[Task to complete]
Count how many lines in the records below contain the string "ارسال", and reply with the number alone.

[Information provided]

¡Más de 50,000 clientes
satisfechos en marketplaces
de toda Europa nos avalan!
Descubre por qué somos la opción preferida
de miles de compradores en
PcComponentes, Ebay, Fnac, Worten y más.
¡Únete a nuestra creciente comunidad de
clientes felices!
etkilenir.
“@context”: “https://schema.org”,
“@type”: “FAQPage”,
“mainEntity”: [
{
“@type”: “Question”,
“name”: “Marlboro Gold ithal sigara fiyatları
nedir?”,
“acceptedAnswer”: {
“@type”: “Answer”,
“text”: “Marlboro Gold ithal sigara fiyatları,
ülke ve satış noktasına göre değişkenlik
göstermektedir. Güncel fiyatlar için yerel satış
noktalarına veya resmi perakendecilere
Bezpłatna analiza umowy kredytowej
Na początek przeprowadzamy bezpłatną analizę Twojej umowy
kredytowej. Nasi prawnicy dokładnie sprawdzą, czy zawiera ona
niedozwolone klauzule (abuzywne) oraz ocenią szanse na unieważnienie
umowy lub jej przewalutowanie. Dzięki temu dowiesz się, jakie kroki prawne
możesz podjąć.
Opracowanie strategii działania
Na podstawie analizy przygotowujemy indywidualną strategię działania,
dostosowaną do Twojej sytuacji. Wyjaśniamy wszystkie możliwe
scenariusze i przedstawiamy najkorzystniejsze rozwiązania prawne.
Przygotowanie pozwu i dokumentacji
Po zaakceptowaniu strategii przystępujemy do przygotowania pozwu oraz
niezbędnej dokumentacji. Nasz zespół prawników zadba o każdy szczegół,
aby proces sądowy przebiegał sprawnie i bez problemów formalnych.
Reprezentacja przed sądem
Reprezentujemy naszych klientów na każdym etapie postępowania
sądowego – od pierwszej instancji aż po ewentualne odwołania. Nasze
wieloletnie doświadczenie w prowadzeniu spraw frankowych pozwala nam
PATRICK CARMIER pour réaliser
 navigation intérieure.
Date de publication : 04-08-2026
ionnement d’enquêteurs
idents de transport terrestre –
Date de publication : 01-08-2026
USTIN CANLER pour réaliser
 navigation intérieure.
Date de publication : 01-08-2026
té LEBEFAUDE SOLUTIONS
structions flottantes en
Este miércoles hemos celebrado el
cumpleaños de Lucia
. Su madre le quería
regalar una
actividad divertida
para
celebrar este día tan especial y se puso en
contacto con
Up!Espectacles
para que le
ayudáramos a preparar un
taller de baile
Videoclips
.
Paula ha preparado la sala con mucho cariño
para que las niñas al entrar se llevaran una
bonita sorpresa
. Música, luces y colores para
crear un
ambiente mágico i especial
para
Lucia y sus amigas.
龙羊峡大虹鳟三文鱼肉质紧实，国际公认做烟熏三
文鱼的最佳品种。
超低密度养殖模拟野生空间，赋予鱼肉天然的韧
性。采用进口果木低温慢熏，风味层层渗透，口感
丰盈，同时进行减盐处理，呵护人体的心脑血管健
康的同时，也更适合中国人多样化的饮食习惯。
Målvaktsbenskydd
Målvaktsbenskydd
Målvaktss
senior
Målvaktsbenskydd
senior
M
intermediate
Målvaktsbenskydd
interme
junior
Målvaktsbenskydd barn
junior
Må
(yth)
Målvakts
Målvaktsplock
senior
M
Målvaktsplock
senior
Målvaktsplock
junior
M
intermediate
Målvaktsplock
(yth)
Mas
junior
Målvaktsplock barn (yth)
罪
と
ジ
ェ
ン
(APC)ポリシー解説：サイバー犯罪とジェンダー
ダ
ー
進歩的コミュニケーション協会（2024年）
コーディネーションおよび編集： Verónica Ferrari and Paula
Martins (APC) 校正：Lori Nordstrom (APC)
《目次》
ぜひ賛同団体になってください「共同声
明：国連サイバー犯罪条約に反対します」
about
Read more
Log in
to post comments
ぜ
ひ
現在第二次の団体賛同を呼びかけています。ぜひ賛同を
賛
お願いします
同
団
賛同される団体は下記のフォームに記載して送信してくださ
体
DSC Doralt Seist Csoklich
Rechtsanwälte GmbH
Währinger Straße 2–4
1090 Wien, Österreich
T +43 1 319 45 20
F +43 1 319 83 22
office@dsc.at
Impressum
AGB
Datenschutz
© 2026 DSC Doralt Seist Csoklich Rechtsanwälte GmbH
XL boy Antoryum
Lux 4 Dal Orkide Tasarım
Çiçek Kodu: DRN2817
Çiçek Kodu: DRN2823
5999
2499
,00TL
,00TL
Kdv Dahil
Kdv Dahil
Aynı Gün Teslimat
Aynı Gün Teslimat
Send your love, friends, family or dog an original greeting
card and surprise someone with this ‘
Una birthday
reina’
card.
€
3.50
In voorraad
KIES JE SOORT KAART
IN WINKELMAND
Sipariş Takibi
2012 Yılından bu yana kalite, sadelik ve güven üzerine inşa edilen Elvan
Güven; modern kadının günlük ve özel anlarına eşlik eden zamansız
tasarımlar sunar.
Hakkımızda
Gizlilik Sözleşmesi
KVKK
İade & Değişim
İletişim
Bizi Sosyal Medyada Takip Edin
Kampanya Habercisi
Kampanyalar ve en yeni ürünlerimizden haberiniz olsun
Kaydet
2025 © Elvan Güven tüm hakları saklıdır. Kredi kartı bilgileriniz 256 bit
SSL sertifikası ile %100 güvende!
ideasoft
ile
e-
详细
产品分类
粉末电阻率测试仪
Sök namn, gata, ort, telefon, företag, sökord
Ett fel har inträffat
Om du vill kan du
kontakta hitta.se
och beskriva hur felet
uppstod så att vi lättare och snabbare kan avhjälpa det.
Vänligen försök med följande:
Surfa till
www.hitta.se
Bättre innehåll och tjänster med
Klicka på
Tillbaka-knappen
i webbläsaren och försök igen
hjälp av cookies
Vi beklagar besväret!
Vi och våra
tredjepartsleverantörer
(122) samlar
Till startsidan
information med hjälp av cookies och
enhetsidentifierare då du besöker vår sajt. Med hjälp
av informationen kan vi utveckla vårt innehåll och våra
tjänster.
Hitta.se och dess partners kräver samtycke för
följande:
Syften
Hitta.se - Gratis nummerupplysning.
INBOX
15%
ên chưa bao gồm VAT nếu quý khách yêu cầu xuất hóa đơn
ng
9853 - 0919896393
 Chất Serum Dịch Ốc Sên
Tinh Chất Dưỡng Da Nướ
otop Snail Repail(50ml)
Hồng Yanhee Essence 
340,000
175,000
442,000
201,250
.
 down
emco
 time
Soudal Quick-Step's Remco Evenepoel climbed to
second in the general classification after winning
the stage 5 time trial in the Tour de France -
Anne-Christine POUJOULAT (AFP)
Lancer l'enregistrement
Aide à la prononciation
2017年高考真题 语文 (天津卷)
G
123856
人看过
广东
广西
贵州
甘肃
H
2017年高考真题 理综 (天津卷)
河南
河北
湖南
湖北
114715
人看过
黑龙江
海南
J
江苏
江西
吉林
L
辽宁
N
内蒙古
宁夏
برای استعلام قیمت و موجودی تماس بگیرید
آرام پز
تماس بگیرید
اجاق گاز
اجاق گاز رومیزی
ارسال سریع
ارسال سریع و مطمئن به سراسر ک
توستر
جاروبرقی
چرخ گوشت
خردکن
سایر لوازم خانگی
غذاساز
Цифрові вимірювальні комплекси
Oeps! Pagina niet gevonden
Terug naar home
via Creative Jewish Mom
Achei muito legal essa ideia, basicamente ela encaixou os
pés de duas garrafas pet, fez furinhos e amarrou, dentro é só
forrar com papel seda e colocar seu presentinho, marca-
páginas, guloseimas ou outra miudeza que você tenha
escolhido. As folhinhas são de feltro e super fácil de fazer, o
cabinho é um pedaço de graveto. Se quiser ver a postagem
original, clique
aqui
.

[Exercise result]
2